Para o Capitão Augusto, a proposta é necessária “para evitar situações de insegurança jurídica”. Ao garantir a integralidade do tempo já computado, o projeto busca preservar expectativas legítimas dos servidores que iniciaram suas contribuições sob regras anteriores.
Tramitação e próximos passos do PL 241/23
O projeto seguirá para análise, em caráter conclusivo, pelas comissões de Segurança Pública e Combate ao Crime Organizado; de Previdência, Assistência Social, Infância, Adolescência e Família; de Finanças e Tributação; e de Constituição e Justiça e de Cidadania.

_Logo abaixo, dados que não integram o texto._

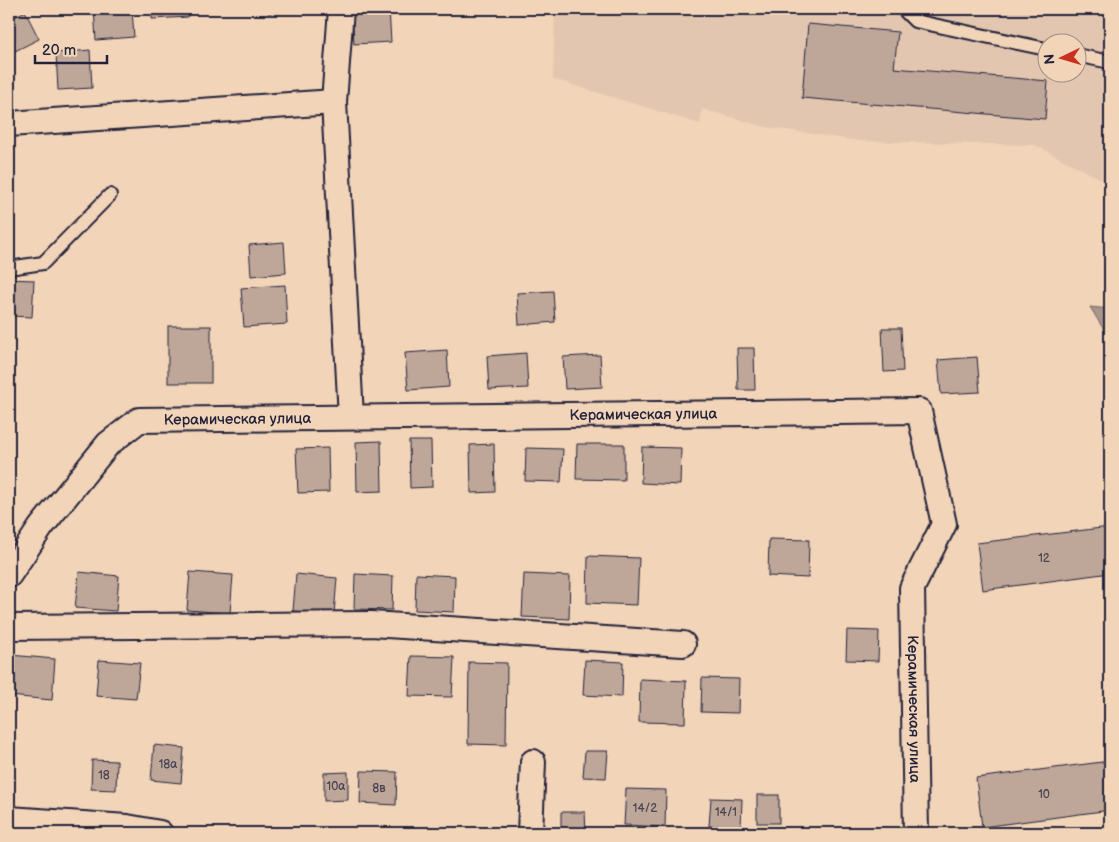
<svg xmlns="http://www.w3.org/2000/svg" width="1119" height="842" viewBox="0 0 1119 842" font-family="'Balsamiq Sans',sans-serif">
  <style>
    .built { fill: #e2c6af; fill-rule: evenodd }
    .water { fill: #a8958b; stroke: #72676b }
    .building { fill: #bea799; stroke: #22223b }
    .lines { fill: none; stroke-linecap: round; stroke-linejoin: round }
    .service-casing { stroke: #22223b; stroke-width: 16 }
    .minor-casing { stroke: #22223b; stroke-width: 28 }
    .service { stroke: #f2d4b8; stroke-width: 12 }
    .minor { stroke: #f2d4b8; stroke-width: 24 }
    .labels { text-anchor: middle; stroke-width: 4.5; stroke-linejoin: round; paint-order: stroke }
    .number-label { font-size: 12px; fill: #494352 }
    .street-label { font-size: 15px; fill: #22223b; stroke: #f2d4b8 }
  </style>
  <rect width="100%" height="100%" fill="#f2d4b8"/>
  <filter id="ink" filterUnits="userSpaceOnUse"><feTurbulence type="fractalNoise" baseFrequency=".02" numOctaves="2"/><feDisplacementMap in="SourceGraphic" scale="10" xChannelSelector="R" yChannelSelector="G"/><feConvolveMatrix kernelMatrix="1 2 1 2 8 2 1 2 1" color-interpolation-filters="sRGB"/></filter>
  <g filter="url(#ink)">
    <!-- built -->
    <path class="built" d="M 555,9 L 1110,9 L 1110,184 L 1035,145 L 859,141 L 766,127 L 702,109 L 700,124 L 553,79 ZM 1046,42 L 1076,42 L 1076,72 L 1046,72 Z"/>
    <!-- water -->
    <path class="water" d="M 1090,307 L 1110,309 L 1110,340 Z"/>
    <!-- building -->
    <g class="building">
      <path d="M 94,9 L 132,9 L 134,37 L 96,40 Z"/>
      <path d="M 152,9 L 188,9 L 188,17 L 152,19 Z"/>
      <path d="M 268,9 L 308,9 L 309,10 L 268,13 Z"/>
      <path d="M 352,9 L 389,9 L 391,42 L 354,44 Z"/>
      <path d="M 25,11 L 39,39 L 9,54 L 9,20 Z"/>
      <path d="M 808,24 L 898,32 L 894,68 L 1048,81 L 1045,119 L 802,98 Z"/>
      <path d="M 90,50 L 92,88 L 58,90 L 56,53 Z"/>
      <path d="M 284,242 L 286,273 L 251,276 L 249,245 Z"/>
      <path d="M 9,279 L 34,280 L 32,317 L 9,316 Z"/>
      <path d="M 285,285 L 287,324 L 244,327 L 241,288 Z"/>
      <path d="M 553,291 L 555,322 L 519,325 L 517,293 Z"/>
      <rect x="168" y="326" width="43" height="57"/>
      <path d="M 882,328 L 901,328 L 903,371 L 884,372 Z"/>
      <path d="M 737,348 L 754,348 L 755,390 L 738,390 Z"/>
      <path d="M 447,350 L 449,387 L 408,390 L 405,353 Z"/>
      <path d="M 526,353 L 528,388 L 489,390 L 487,356 Z"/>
      <path d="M 600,355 L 602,387 L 565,389 L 563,357 Z"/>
      <path d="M 977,357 L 980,392 L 941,394 L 938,360 Z"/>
      <path d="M 381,441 L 382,491 L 357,492 L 356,442 Z"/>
      <path d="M 409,441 L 431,441 L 432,487 L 410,488 Z"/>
      <path d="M 494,444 L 495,492 L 471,493 L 470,445 Z"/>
      <path d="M 577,444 L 624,444 L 624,480 L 576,479 Z"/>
      <path d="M 642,447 L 681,448 L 680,485 L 641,483 Z"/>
      <path d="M 328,448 L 329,492 L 298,493 L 296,449 Z"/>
      <path d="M 526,448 L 563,449 L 561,482 L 525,481 Z"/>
      <path d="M 1110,527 L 1110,573 L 983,590 L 977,543 Z"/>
      <path d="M 769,539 L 809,540 L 808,578 L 768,576 Z"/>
      <path d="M 588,556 L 639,558 L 637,605 L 587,603 Z"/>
      <path d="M 79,572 L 119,576 L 116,611 L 75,608 Z"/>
      <path d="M 190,572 L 233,575 L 230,613 L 187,610 Z"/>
      <path d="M 296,574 L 337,578 L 334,614 L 293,611 Z"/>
      <path d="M 355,574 L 393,576 L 392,610 L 354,609 Z"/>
      <path d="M 416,574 L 455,576 L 454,612 L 415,610 Z"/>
      <path d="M 524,574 L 570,576 L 569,619 L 522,617 Z"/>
      <path d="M 847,630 L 879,631 L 878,661 L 846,660 Z"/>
      <path d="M 10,655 L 55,659 L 52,700 L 9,696 Z"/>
      <path d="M 411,656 L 454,657 L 452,697 L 409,696 Z"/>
      <path d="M 99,660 L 140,663 L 136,699 L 96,696 Z"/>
      <path d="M 585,660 L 623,662 L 622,697 L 583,695 Z"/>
      <path d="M 469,662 L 507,663 L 506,745 L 468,744 Z"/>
      <path d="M 702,678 L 739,679 L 738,713 L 701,712 Z"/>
      <path d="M 640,679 L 686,681 L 685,723 L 639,722 Z"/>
      <path d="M 154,745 L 184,748 L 181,783 L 151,780 Z"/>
      <path d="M 585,751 L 608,751 L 606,778 L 583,777 Z"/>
      <path d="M 92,760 L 117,761 L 116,790 L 91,789 Z"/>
      <path d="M 1110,761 L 1110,810 L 982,827 L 976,778 Z"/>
      <path d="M 361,771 L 397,772 L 396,805 L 360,803 Z"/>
      <path d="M 348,772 L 348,800 L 324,801 L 324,773 Z"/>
      <path d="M 626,789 L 666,790 L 665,827 L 624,825 Z"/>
      <rect x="757" y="795" width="22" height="28"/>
      <path d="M 711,798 L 742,799 L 741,827 L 709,826 Z"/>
      <path d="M 561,812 L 585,812 L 586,833 L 561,833 Z"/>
    </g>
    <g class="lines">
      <defs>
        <g id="service">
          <path d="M 903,9 L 915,21 L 1046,49"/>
          <path d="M 1076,55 L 1110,62"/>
          <path d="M 9,268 L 43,263 L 110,195"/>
        </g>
        <g id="minor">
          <path d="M 341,9 L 334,102 L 351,417"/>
          <path d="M 9,124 L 334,102"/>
          <path id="s1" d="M 9,575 L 41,527 L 108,444 L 139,420 L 919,411 L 944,524 L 912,588 L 916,833"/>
          <path d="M 9,627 L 371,624 L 683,644"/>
          <path d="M 9,819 L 127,827 L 160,833"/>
          <path d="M 530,833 L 533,762"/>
        </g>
      </defs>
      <!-- service casing -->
      <use href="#service" class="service-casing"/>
      <!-- minor casing -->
      <use href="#minor" class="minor-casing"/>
      <!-- service -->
      <use href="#service" class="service"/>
      <!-- minor -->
      <use href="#minor" class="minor"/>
    </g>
  </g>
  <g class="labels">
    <!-- number labels -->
    <g class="number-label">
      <text x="1044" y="562">12</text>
      <text x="168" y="768">18а</text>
      <text x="104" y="779">18</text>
      <text x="336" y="790">10а</text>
      <text x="379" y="792">8в</text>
      <text x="1044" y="798">10</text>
      <text x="645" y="812">14/2</text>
      <text x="726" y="816">14/1</text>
    </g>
    <!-- street labels -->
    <g class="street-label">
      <text dy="5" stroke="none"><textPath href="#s1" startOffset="708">Керамическая улица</textPath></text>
      <text dy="5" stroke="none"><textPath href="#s1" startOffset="302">Керамическая улица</textPath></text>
      <text dy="5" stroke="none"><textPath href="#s1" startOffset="1292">Керамическая улица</textPath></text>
    </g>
  </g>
  <!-- margin -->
  <rect width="1119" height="842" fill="none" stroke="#f2d4b8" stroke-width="30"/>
  <rect x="15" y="15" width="1089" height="812" fill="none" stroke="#22223b" stroke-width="2" filter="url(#ink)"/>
  <!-- north arrow -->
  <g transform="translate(1062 58) rotate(265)"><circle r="24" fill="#f2d4b8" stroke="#9f8d86"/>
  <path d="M0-4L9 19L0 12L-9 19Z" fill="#c8321e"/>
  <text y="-8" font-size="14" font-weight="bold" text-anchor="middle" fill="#22223b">N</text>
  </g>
  <!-- scale -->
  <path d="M35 55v8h72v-8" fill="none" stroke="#22223b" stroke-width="2.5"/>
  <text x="42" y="55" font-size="15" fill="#22223b" stroke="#f2d4b8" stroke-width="4" paint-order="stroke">20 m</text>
</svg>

O PL 241/23 está com situação de aguardando designação de relator na Comissão de Previdência, Assistência Social, Infância, Adolescência e Família (CPASF) e pronta para pauta no Plenário. A aprovação do pedido de urgência permite que o projeto seja levado diretamente ao Plenário para votação.
Para virar lei, o projeto precisa ser aprovado pela Câmara e pelo Senado. Para acompanhar as próximas etapas do projeto, basta consultar as atualizações divulgadas pela Câmara dos Deputados.
Quem será beneficiado pela mudança
A alteração proposta atinge exclusivamente policiais militares e bombeiros militares dos estados e do Distrito Federal que possuam tempo de trabalho anterior à carreira militar.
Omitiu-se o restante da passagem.